Where the records contain images, omit them, and repeat everything else word for word.
Top of Data to use
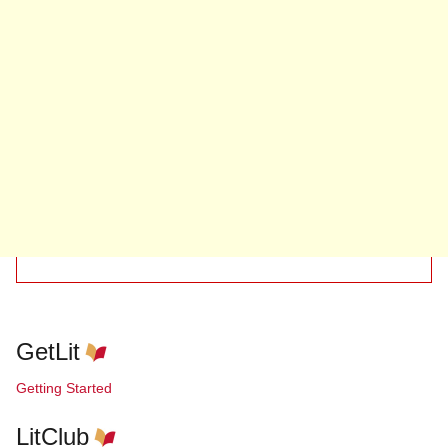
GetLit
Getting Started
LitClub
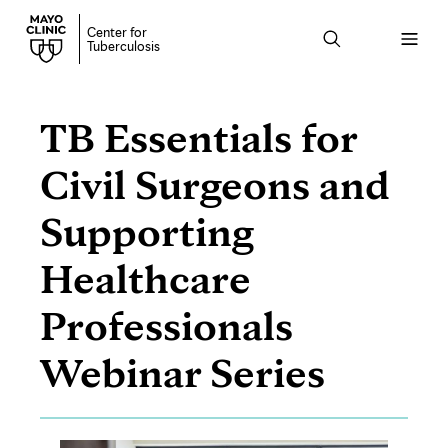
Center for
Open
Tuberculosis
menu
TB Essentials for
Civil Surgeons and
Supporting
Healthcare
Professionals
Webinar Series
Page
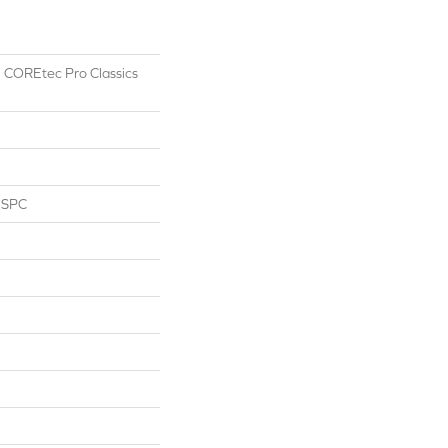
al COREtec Pro Classics
l SPC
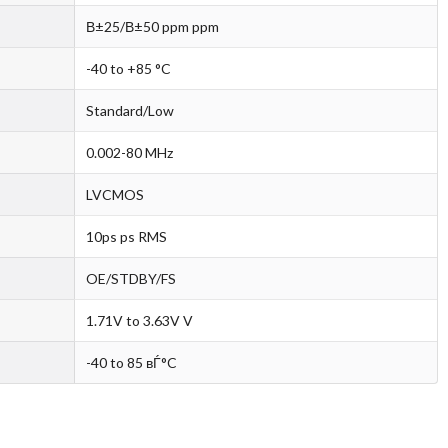
В±25/В±50 ppm ppm
-40 to +85 °C
Standard/Low
0.002-80 MHz
LVCMOS
10ps ps RMS
OE/STDBY/FS
1.71V to 3.63V V
-40 to 85 вЃ°C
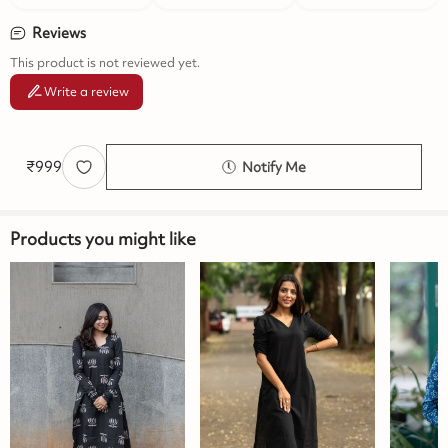
Reviews
This product is not reviewed yet.
Write a review
₹
999
Notify Me
Products you might like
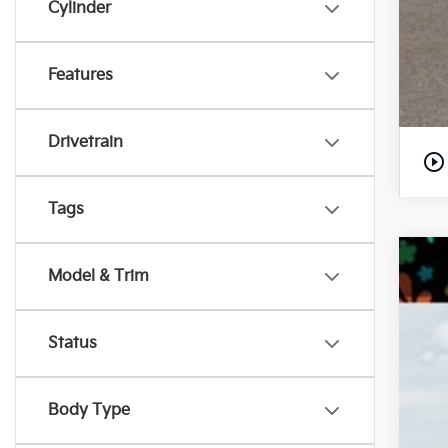
Cylinder
Features
Drivetrain
play_circle_outline
Tags
202
Model & Trim
MS
Pr
De
VIN:
Ki
Status
Pr
In S
Body Type
Ki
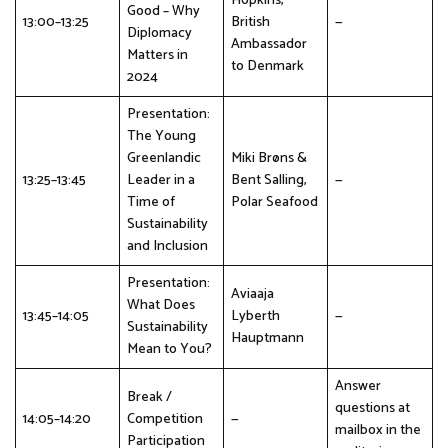
Hopkins,
Good – Why
13:00–13:25
British
—
Diplomacy
Ambassador
Matters in
to Denmark
2024
Presentation:
The Young
Greenlandic
Miki Brøns &
13:25–13:45
Leader in a
Bent Salling,
—
Time of
Polar Seafood
Sustainability
and Inclusion
Presentation:
Aviaaja
What Does
13:45–14:05
Lyberth
—
Sustainability
Hauptmann
Mean to You?
Answer
Break /
questions at
14:05–14:20
Competition
—
mailbox in the
Participation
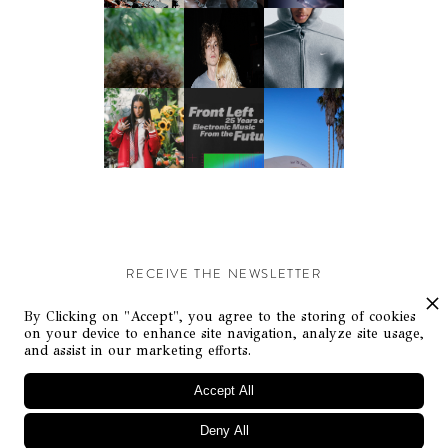
RECEIVE THE NEWSLETTER
Stay up-to-date with exclusive events and content.
By Clicking on "Accept", you agree to the storing of cookies
on your device to enhance site navigation, analyze site usage,
and assist in our marketing efforts.
Accept All
Deny All
© Flaunt Magazine. All rights reserved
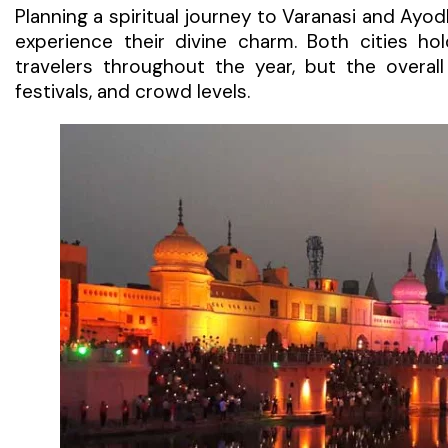
Planning a spiritual journey to Varanasi and Ayo
experience their divine charm. Both cities ho
travelers throughout the year, but the overa
festivals, and crowd levels.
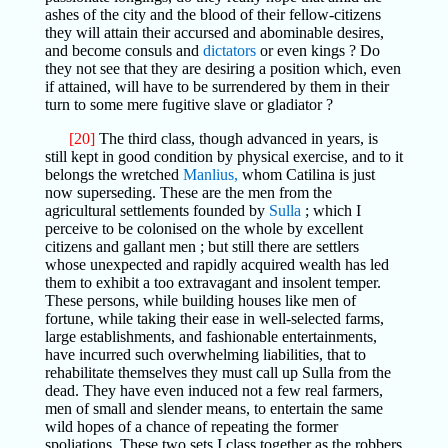
ashes of the city and the blood of their fellow-citizens
they will attain their accursed and abominable desires,
and become consuls and
dictators
or even kings ? Do
they not see that they are desiring a position which, even
if attained, will have to be surrendered by them in their
turn to some mere fugitive slave or gladiator ?
[20]
The third class, though advanced in years, is
still kept in good condition by physical exercise, and to it
belongs the wretched
Manlius,
whom Catilina is just
now superseding. These are the men from the
agricultural settlements founded by
Sulla
; which I
perceive to be colonised on the whole by excellent
citizens and gallant men ; but still there are settlers
whose unexpected and rapidly acquired wealth has led
them to exhibit a too extravagant and insolent temper.
These persons, while building houses like men of
fortune, while taking their ease in well-selected farms,
large establishments, and fashionable entertainments,
have incurred such overwhelming liabilities, that to
rehabilitate themselves they must call up Sulla from the
dead. They have even induced not a few real farmers,
men of small and slender means, to entertain the same
wild hopes of a chance of repeating the former
spoliations. These two sets I class together as the robbers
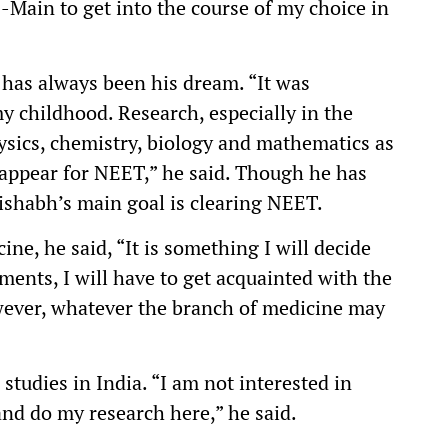
E-Main to get into the course of my choice in
 has always been his dream. “It was
y childhood. Research, especially in the
hysics, chemistry, biology and mathematics as
 appear for NEET,” he said. Though he has
Rishabh’s main goal is clearing NEET.
ine, he said, “It is something I will decide
ments, I will have to get acquainted with the
wever, whatever the branch of medicine may
studies in India. “I am not interested in
and do my research here,” he said.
Bottom of Data to use
Answer to this exercise:
GetLit
Getting Started
LitClub
Center for
Open
Tuberculosis
menu
TB Essentials for
Civil Surgeons and
Supporting
Healthcare
Professionals
Webinar Series
Page
al COREtec Pro Classics
l SPC
В±25/В±50 ppm ppm
-40 to +85 °C
Standard/Low
0.002-80 MHz
LVCMOS
10ps ps RMS
OE/STDBY/FS
1.71V to 3.63V V
-40 to 85 вЃ°C
Reviews
This product is not reviewed yet.
Write a review
₹
999
Notify Me
Products you might like
Cylinder
Features
Drivetrain
play_circle_outline
Tags
202
Model & Trim
MS
Pr
De
VIN:
Ki
Status
Pr
In S
Body Type
Ki
Hopkins,
Good – Why
13:00–13:25
British
—
Diplomacy
Ambassador
Matters in
to Denmark
2024
Presentation:
The Young
Greenlandic
Miki Brøns &
13:25–13:45
Leader in a
Bent Salling,
—
Time of
Polar Seafood
Sustainability
and Inclusion
Presentation:
Aviaaja
What Does
13:45–14:05
Lyberth
—
Sustainability
Hauptmann
Mean to You?
Answer
Break /
questions at
14:05–14:20
Competition
—
mailbox in the
Participation
RECEIVE THE NEWSLETTER
Stay up-to-date with exclusive events and content.
By Clicking on "Accept", you agree to the storing of cookies
on your device to enhance site navigation, analyze site usage,
and assist in our marketing efforts.
Accept All
Deny All
© Flaunt Magazine. All rights reserved
Planning a spiritual journey to Varanasi and Ayo
experience their divine charm. Both cities ho
travelers throughout the year, but the overa
festivals, and crowd levels.
ashes of the city and the blood of their fellow-citizens
they will attain their accursed and abominable desires,
and become consuls and
dictators
or even kings ? Do
they not see that they are desiring a position which, even
if attained, will have to be surrendered by them in their
turn to some mere fugitive slave or gladiator ?
[20]
The third class, though advanced in years, is
still kept in good condition by physical exercise, and to it
belongs the wretched
Manlius,
whom Catilina is just
now superseding. These are the men from the
agricultural settlements founded by
Sulla
; which I
perceive to be colonised on the whole by excellent
citizens and gallant men ; but still there are settlers
whose unexpected and rapidly acquired wealth has led
them to exhibit a too extravagant and insolent temper.
These persons, while building houses like men of
fortune, while taking their ease in well-selected farms,
large establishments, and fashionable entertainments,
have incurred such overwhelming liabilities, that to
rehabilitate themselves they must call up Sulla from the
dead. They have even induced not a few real farmers,
men of small and slender means, to entertain the same
wild hopes of a chance of repeating the former
spoliations. These two sets I class together as the robbers
E-Main to get into the course of my choice in
 has always been his dream. “It was
y childhood. Research, especially in the
hysics, chemistry, biology and mathematics as
 appear for NEET,” he said. Though he has
Rishabh’s main goal is clearing NEET.
ine, he said, “It is something I will decide
ments, I will have to get acquainted with the
wever, whatever the branch of medicine may
studies in India. “I am not interested in
and do my research here,” he said.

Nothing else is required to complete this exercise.